Catholic Social Services has been serving the poor and those experiencing homelessness in Anchorage for more than 40 years. In addition to providing shelter, CSS has worked to become a leader in connecting clients to services so they can make progress toward permanent stability and ending the cycle of homelessness.
As the non-profit’s CEO, I have met and worked with the most incredible people in Anchorage. I am now transitioning my career to a different role in our community and would like to share lessons I’ve learned in hopes it will help inform others as our community continues to address the homelessness crisis.
- Dignity and respect are core to every success. This must include smaller, less crowded shelters; language access in all public services; and the right for the poor and vulnerable to have a choice in services such as food, shelter and more. All people deserve dignity and respect.

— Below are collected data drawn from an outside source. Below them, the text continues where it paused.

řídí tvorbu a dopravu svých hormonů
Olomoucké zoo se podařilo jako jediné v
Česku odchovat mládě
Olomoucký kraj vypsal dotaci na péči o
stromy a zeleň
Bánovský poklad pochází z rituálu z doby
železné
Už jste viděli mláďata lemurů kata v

- Be trauma informed. Recognize the impact that past trauma has had on people and the impact it’s having on decisions they make now. We cannot make that trauma disappear, but we can meet people where they are and accept them – while offering help and a path forward.
- Adequate funding for services is not too much to ask. Homelessness is an issue of basic health and safety, and our municipality must play a significant role to address it. It’s our collective responsibility to make sure people do not die outside. History has shown the community suffers when services are underfunded to cut corners, and the people experiencing homelessness will pay the most. Adequate staffing is essential for safe shelter operations and strong relationships between shelters and surrounding neighborhoods.

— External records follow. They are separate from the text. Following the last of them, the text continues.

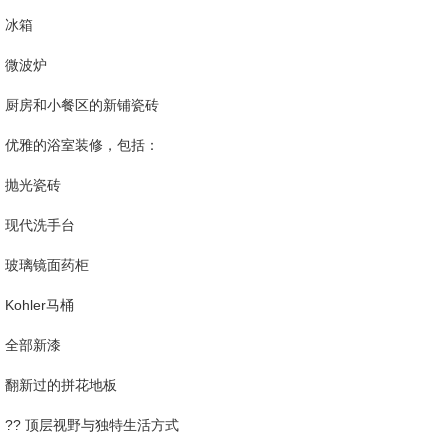
冰箱
微波炉
厨房和小餐区的新铺瓷砖
优雅的浴室装修，包括：
抛光瓷砖
现代洗手台
玻璃镜面药柜
Kohler马桶
全部新漆
翻新过的拼花地板
?? 顶层视野与独特生活方式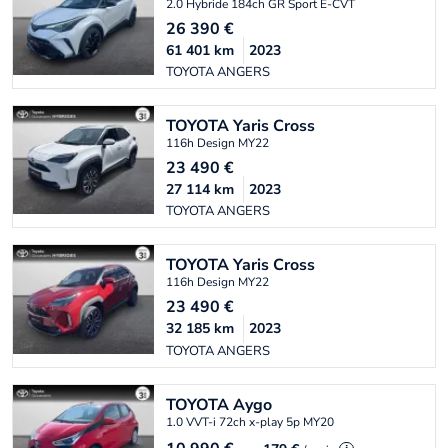
2.0 Hybride 184ch GR Sport E-CVT
26 390
€
61 401
km
2023
TOYOTA ANGERS
TOYOTA
Yaris Cross
116h Design MY22
23 490
€
27 114
km
2023
TOYOTA ANGERS
TOYOTA
Yaris Cross
116h Design MY22
23 490
€
32 185
km
2023
TOYOTA ANGERS
TOYOTA
Aygo
1.0 VVT-i 72ch x-play 5p MY20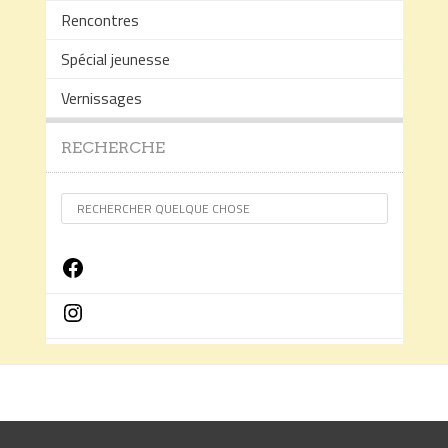
Rencontres
Spécial jeunesse
Vernissages
RECHERCHE
Facebook
Instagram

- We all need to be at the table. Communities with the best outcomes have all the partners at the table. It is essential to recognize the role social service non-profits play in homeless services, emergency services and in so many other vitally important parts of our community. Keep those entities engaged and involved in the planning as well as implementation. Public-private partnership work because they bring partners together and allow sustainable solutions to be found. Everyone must be invited to the conversation with a priority placed on transparency.
- Small kindnesses win the day, every time. Nothing I have learned at CSS has struck me more than the power of small kindnesses. Every time you truly see another person, and can look past your differences, you make the world better. At CSS, I have learned so much from our diverse staff and clientele about celebrating the whole person and living a better life. Reach out to connect with others. For some, it might be making eye contact, or a gently placed hand on an elbow, or a smile. There is cultural context to this, and different people have different ways make connections. You may hold a door, wish others good morning, or say “bless you” when they sneeze. What’s important is trying and asking how we can help each other.
Before every tough day, I tell myself it’s going to be great. I say that because I have hope. Catholic Social Services gives me hope for the future of this community and this world. Hope is not an overabundant commodity right now, so I say this with all the meaning it could hold. I have hope for Anchorage, and for Alaska, and for our world. There are so many challenges in our path ahead. To the people who live and work here every day, who struggle and thrive, who send their kids to school and make it to work just in time and hold the door open for the person behind them: you are the neighbors and friends who have made CSS the hands of this community. You’ve allowed us to be there when someone needs help. And all of us need help at some point. When we can get past our challenges and move forward because of that help, we are a testament to our amazing community and to our extraordinary selves.